Substack

Sunday, December 18, 2016

Weekend reading links

Wolfgang Amadeus Mozart beat Drake, Beyoncé and Adele to become the year’s biggest-selling artist, according to Billboard, shifting 1.25m CDs in five weeks.T
This, thanks to Universal’s recent 200-CD compendium Mozart 225, released to mark the anniversary of his death at 35 in December 1791. 

2. Who is the most successful business leader of our times? In the real world, the choice would be a struggle between the likes of Lee Iaccoca, Jack Welch, Bill Gates, Steve Jobs, Jaime Dimon, and Mark Zuckerberg. In an ideal world, the choice is simpler. Arguably, Amancio Ortega, the founder of Inditex, the owner of Zara, and with a personal worth of nearly $80 bn! 

He defies all the conventional moulds of successful business leaders and went against the grain of outsourcing and off-shoring, and Inditex has been the standout performer among its competitors for many years now. I had blogged earlier about the firm's strategy of iterative adaptation. Surprising that management gurus who swoon over Jack Welch's ruthlessness or Steve Jobs' disruptiveness gloss over the profound wisdom of iterative adaptation. 

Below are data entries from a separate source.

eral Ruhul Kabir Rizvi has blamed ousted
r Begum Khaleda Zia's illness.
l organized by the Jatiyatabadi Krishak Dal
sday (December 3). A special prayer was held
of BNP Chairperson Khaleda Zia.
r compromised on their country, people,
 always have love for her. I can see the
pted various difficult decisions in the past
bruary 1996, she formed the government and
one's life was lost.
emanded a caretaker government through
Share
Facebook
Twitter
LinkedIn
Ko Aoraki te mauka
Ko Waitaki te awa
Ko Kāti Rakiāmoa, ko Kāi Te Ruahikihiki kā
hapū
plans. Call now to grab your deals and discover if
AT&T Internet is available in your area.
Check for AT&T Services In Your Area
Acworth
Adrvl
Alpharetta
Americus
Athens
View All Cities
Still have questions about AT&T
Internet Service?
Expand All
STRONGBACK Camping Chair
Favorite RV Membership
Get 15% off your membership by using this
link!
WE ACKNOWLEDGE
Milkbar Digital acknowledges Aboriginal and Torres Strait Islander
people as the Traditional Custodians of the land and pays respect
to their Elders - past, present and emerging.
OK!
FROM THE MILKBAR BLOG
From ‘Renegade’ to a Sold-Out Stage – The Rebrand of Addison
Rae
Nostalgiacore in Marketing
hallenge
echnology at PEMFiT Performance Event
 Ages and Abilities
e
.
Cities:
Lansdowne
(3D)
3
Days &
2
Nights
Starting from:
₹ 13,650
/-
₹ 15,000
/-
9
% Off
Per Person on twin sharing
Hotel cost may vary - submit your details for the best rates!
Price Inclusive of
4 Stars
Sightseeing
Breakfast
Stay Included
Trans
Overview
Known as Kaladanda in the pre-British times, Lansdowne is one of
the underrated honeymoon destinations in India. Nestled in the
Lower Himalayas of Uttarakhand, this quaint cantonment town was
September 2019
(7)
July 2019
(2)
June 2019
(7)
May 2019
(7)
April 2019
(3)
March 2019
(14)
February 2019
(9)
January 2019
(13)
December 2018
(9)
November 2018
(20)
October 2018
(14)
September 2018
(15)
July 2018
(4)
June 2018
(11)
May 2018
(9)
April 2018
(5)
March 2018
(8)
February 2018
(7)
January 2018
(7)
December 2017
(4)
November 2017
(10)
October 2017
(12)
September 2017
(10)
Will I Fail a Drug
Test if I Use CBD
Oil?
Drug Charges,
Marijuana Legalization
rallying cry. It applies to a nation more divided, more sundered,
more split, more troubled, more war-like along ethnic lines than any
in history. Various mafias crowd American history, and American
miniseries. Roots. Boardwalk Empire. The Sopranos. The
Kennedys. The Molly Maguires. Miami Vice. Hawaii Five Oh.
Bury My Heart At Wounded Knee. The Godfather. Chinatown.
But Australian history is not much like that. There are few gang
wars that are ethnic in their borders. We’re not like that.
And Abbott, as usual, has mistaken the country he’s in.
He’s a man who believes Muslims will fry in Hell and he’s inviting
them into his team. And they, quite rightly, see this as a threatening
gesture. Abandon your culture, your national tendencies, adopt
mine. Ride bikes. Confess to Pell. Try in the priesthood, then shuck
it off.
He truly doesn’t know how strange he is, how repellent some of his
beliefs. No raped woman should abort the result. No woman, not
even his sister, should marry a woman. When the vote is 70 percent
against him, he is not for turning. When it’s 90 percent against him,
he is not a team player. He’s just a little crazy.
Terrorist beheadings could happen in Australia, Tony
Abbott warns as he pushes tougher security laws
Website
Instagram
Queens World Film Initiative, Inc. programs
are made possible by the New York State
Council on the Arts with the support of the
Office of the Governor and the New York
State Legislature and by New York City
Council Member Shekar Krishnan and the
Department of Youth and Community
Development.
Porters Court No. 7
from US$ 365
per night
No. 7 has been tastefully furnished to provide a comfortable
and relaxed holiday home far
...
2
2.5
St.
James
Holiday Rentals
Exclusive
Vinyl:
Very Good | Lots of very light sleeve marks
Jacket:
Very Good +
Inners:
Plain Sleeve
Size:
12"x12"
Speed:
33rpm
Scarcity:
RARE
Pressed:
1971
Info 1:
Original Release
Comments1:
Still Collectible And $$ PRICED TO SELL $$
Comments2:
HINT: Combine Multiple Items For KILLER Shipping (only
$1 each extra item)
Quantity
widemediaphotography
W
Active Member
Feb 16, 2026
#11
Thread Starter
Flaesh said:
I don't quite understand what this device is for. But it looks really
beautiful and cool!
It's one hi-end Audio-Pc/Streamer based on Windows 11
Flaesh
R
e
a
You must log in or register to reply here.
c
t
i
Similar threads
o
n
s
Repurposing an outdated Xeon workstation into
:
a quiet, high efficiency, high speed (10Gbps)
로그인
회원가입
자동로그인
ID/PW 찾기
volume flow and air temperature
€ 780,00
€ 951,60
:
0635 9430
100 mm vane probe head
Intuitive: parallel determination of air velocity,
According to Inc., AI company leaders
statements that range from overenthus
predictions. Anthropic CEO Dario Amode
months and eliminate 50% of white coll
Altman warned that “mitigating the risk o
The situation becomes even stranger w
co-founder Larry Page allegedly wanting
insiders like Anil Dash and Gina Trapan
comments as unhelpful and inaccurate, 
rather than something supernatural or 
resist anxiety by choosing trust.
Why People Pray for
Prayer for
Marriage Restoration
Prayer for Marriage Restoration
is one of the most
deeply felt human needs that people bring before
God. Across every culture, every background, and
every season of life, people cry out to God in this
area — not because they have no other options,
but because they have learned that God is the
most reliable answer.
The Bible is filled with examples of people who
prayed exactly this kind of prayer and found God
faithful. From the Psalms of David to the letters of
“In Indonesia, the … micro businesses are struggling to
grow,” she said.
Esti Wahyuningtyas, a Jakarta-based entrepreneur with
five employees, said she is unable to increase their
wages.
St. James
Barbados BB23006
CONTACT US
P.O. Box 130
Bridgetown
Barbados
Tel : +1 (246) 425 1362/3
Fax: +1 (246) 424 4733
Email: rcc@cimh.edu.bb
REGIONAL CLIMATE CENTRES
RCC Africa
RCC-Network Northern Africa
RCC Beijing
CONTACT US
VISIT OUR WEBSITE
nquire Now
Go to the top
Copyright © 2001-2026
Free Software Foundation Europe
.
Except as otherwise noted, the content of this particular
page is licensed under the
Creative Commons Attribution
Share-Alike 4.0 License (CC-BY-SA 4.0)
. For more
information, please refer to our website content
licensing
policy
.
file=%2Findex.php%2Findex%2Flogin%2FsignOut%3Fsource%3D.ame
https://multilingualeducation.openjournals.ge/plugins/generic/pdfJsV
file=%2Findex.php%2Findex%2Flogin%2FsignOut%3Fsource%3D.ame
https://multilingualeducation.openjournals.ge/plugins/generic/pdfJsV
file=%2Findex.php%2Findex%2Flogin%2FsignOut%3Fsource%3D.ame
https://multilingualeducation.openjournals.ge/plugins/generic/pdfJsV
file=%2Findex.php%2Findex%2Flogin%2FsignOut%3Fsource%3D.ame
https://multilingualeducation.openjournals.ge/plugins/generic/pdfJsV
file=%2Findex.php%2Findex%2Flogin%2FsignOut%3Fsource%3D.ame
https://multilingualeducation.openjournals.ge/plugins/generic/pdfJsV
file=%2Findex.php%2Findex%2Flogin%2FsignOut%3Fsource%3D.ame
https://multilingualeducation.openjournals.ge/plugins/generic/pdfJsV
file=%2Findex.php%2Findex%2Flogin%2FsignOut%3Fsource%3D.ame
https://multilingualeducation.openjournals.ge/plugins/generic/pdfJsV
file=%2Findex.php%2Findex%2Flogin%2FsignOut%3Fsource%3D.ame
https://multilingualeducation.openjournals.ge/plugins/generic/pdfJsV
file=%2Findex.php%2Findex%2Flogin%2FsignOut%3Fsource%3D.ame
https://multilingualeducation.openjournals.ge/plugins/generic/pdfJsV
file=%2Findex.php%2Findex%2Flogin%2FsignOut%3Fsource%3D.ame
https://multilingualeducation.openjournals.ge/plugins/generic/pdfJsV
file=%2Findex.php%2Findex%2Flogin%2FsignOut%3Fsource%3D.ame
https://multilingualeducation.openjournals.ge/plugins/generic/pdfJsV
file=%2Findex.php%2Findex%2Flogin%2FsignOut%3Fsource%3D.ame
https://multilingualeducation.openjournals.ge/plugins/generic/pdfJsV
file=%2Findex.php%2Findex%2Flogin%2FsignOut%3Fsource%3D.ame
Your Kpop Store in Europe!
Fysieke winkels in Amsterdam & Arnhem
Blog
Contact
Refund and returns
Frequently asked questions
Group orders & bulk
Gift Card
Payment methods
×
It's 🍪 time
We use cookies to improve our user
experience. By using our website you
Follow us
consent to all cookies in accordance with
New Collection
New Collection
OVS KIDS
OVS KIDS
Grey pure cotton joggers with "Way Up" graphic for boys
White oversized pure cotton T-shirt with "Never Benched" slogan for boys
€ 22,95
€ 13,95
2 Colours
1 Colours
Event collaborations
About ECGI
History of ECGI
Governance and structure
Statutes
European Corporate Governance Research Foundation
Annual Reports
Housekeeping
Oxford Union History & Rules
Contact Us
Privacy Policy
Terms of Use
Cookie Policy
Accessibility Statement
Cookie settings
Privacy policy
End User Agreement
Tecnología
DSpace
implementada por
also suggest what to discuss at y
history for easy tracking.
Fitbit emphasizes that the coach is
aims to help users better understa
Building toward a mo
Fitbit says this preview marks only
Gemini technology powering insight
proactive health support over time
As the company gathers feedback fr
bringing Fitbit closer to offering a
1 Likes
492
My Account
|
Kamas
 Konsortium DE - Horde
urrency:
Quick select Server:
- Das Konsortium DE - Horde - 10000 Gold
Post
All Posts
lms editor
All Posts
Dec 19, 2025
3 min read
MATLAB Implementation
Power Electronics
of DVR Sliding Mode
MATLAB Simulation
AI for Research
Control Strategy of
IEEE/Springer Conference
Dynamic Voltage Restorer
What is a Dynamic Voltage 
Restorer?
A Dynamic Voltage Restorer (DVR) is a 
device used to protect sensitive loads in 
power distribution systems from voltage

3. Talking about management theories, Economist does a brilliant take down. It shows that the four basic ideas that underpin management theories - business is more competitive than ever, we live in an age of entrepreneurialism, business is getting faster, and globalisation is both inevitable and irreversible - stand on clay foundations.

4. The recapture of Aleppo from rebel hands after four years of very violent fighting should count as a seminal moment in global geo-politics. Even as the US was busy grappling with Donald Trump, Russia, Iran, and Turkey have proceeded to carve out a historic diplomatic achievement, and entrenched themselves as important arbiters in the region for the foreseeable future. It may be the beginning of a truly multi-polar global order. 

It is estimated that the five year civil war has displaced more than half the country's 21 million population, nearly 5 million as refugees, and left over 450,000 dead. 
It is all too easy and tempting to denounce President Obama for not intervening decisively to bomb Bashar Al-Assad's forces even when they crossed the red-line and deployed chemical weapons against the rebel held areas. If the US had intervened more forcefully, it would only have played into the ISIS hands, strengthening them and hastening their progress. Apart from mutilating Syria and Iraq, it would also have left President Obama with no choice but to embrace the politically suicidal option of having boots on the ground to prevent an even more toxic brand of barbarism. 

When all possibilities are equally bad, it is not a bad idea to stand aside. It may be slightly easier, when, on relative barbarism at least, Assad comes out better, if only slightly. The brilliant Robert Fisk has this excellent article that highlights the duplicity associated with the mis-concieved angst at the recapture of Aleppo.

5. India's export engine is in reverse gear. Ajay Shah points to this,
From Q4/2013 onwards, the compound average growth rate of exports (of non-finance non-oil listed companies) has been minus 17.5% per year.
The FTP with the target of doubling trade to $900 by 2019, clearly unrealistic ab-initio, is in shambles.